Actually, this isn’t quite true, but it doesn’t help Dan H’s argument in the slightest. It is certainly true that GHG’s are dominant in the longwave portion of the spectrum, but some (especially water vapor, and ozone in the UV) also interact to a large degree with incoming energy. The increase in water vapor in a warming world could actually cause some degree of global dimming (even overcompensating for expected aerosol decreases as air gets cleaner in the future, e.g., Haywood et al., 2011; JGR).

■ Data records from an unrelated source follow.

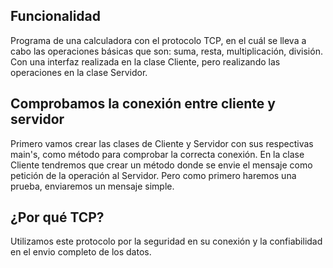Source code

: ## Funcionalidad
Programa de una calculadora con el protocolo TCP, en el cuál se lleva a cabo las operaciones básicas que son: suma, resta, multiplicación, división.
Con una interfaz realizada en la clase Cliente, pero realizando las operaciones en la clase Servidor.

## Comprobamos la conexión entre cliente y servidor
Primero vamos  crear las clases de Cliente y Servidor con sus respectivas main's, como método para comprobar la correcta conexión. 
En la clase Cliente tendremos que crear un método donde se envie el mensaje como petición de la operación al Servidor. Pero como primero haremos una prueba, enviaremos un mensaje simple.


## ¿Por qué TCP?
Utilizamos este protocolo por la seguridad en su conexión y la confiabilidad en el envio completo de los datos.
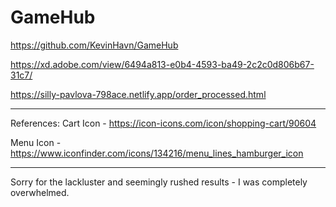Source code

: # GameHub
https://github.com/KevinHavn/GameHub


https://xd.adobe.com/view/6494a813-e0b4-4593-ba49-2c2c0d806b67-31c7/


https://silly-pavlova-798ace.netlify.app/order_processed.html

----------------------------------------------
References:
Cart Icon - https://icon-icons.com/icon/shopping-cart/90604

Menu Icon - https://www.iconfinder.com/icons/134216/menu_lines_hamburger_icon

----------------------------------------------

Sorry for the lackluster and seemingly rushed results - I was completely overwhelmed.
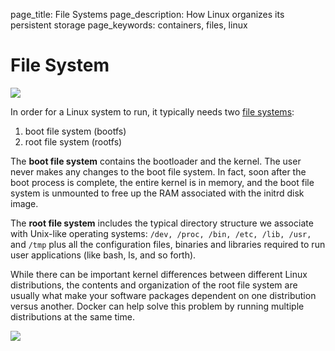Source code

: page_title: File Systems
page_description: How Linux organizes its persistent storage
page_keywords: containers, files, linux

File System
=========================================================

![](../../_images/docker-filesystems-generic.png)

In order for a Linux system to run, it typically needs two [file
systems](http://en.wikipedia.org/wiki/Filesystem):

1.  boot file system (bootfs)
2.  root file system (rootfs)

The **boot file system** contains the bootloader and the kernel. The
user never makes any changes to the boot file system. In fact, soon
after the boot process is complete, the entire kernel is in memory, and
the boot file system is unmounted to free up the RAM associated with the
initrd disk image.

The **root file system** includes the typical directory structure we
associate with Unix-like operating systems:
`/dev, /proc, /bin, /etc, /lib, /usr,` and
`/tmp` plus all the configuration files, binaries
and libraries required to run user applications (like bash, ls, and so
forth).

While there can be important kernel differences between different Linux
distributions, the contents and organization of the root file system are
usually what make your software packages dependent on one distribution
versus another. Docker can help solve this problem by running multiple
distributions at the same time.

![](../../_images/docker-filesystems-multiroot.png)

But actually it doesn’t matter all that much whether the absorption is occurring directly at the ground layer or absorbed throughout the lower troposphere and then communicated to the surface through energy fluxes/convection; thus, you need to look at more than just the energy balance at the surface and see how these fluxes might cancel or add when viewing the whole climate system (at the top of the atmosphere). Even some scientists haven’t gotten this right, leading some to conclude erroneously for example that several watts/m2 decrease in surface solar flux per decade during the global dimming era was just as competitive with the CO2 forcing.
As for this cloud feedback stuff, there has been no robust explanations for why cloud feedbacks should be strongly negative, but there have been good explanations proposed for why the longwave component tends to be robustly positive (see e.g., Dennis Hartmann’s FAT hypothesis), in theory and is ubiquitous across the CMIP3 models, though difficult to constrain observationally. The shortwave component is more uncertain, but clouds do not simply respond to “more water vapor in the air” but to saturation and the underlying dynamics (e.g., much of the subtropics is expected to dry in a future climate or a poleward shift in the storm track would bring clouds to lower solar zenith angles), or e.g., a change from ice to liquid particles.
Craig Nazor says
Dan,
The many aspects of cloud feedbacks are complicated. Maybe you know this, and are taking advantage of the confusion in the attempt to win an argument. Or maybe not. It’s hard to tell.
There is the effect of clouds as physical entities. They “block” (scatter) light and other radiation. Because clouds tend to be highly reflective, overall, clouds reflect heat, so it can be said that clouds have a cooling effect.
But that doesn’t explain Venus. If it did, Venus’ heavy cloud cover would make Venus cool. Venus is hot due to the physical properties of the molecules of the compounds that comprise Venus’ clouds. On earth, clouds are mostly water vapor, which is a strong greenhouse gas. A greenhouse effect is present when water vapor is present.
This is an oversimplification, but this is what I mean when I say that the NET effect of clouds (including all types of clouds, and the molecular properties of the water vapor itself) is most likely a positive feedback. The 2010 Dressler paper that I linked to supports a net positive feedback for clouds. The AR4 does not claim that cloud feedback is negative. From what I have read, it seems that GCMs support a net positive feedback from clouds, also.